Page:Revue des Deux Mondes - 1848 - tome 21.djvu/898

Le texte de cette page a été corrigé et est conforme au fac-similé.

Il osa de Jésus affronter le regard ?
Il vient par le désert qu’il a rendu complice,
Il roule sur le roc ou sur les fleurs il glisse ;
Il arrive sans bruit et de chaque horizon,
Et forme autour du cœur une étroite prison.
Mais Jésus s’est muni du jeûne et du silence,
Et l’esprit garde en lui toute sa vigilance.
Il avait vu de loin poindre cet ennemi
Qui nous cherche dans l’ombre et prend l’homme endormi ;
Et, pour la lutte armé d’une ardente prière,
Il veillait et pleurait, à genoux sur la pierre.
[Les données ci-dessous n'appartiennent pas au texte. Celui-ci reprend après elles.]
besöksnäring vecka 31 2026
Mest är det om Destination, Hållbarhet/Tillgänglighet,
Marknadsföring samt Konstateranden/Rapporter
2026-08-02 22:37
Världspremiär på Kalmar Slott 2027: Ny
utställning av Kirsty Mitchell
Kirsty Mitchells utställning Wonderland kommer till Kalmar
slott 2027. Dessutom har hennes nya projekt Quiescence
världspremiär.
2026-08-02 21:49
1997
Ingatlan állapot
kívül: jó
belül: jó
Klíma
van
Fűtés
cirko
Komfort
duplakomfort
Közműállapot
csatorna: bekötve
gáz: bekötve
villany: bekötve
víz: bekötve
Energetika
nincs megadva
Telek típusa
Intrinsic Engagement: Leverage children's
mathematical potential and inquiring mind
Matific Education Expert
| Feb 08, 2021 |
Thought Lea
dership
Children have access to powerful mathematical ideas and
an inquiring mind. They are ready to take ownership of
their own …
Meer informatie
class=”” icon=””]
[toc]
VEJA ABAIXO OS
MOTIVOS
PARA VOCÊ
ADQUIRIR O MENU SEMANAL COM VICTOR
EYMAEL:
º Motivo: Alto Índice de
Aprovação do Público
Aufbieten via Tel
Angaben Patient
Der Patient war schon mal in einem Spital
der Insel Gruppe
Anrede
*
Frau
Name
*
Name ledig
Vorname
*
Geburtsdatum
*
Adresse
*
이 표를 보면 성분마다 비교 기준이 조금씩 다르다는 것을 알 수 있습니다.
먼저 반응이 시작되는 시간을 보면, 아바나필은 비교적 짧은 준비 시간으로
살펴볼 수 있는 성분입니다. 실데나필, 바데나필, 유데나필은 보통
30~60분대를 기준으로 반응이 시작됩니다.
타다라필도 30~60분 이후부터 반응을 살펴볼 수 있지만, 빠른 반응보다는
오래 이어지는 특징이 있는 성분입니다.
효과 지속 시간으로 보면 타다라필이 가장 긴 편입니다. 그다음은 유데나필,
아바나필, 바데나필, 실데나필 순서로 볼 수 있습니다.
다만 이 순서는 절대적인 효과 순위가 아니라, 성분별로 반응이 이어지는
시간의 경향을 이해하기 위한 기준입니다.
« Mon père, disait-il, ma force est toute en vous ;
« Vous seul accomplissez l’œuvre que je résous ;
« Malgré ce nom de fils, dont votre amour me nomme,
« Je suis faible et craintif du jour où je suis homme,
« Et si votre vertu m’abandonne aujourd’hui,
« En moi le sang d’Adam faillira comme en lui ;
« Car tout nous vient de vous, de votre sein auguste,
« La lumière de l’astre et la candeur du juste ;
« Et tout s’éclipserait, l’ame et le firmament,
« Si le flot créateur tarissait un moment.
« Ce qui n’est pas de vous dans l’ame et la nature
« N’est que mal ou néant et menteuse figure.
« Tous les cœurs séparés de vous et qui croiront
« Trouver en eux leur vie et leur vertu mourront ;
« Ils sont pareils au fleuve orgueilleux de sa course
« Qui refuserait l’eau jaillissant de la source.
« L’humilité reçoit, à genoux sur le seuil,
« Ce flot vivifiant rejeté par l’orgueil.
« Sur l’homme humble et contrit vos présens se répandent,
« Car vous ne vous donnez qu’à ceux qui vous demandent.
« Il suffit, en pleurant, de dire un de vos noms,
« Et tout ce qui nous manque alors nous l’obtenons.
« Autour de nous rôdant l’esprit de mort épie
« L’heure où vous délaissez la maison de l’impie.
« Telle, au soir, sur un mont d’abord clair et vermeil,
« L’ombre envahit le flanc quitté par le soleil ;
« Ainsi le morne enfer occupe chaque place
« Des cœurs dont à pas lents se retire la grace.
« Versez-moi donc à flots ce rayon bienfaisant,
« O mon père, et dans moi soyez toujours présent.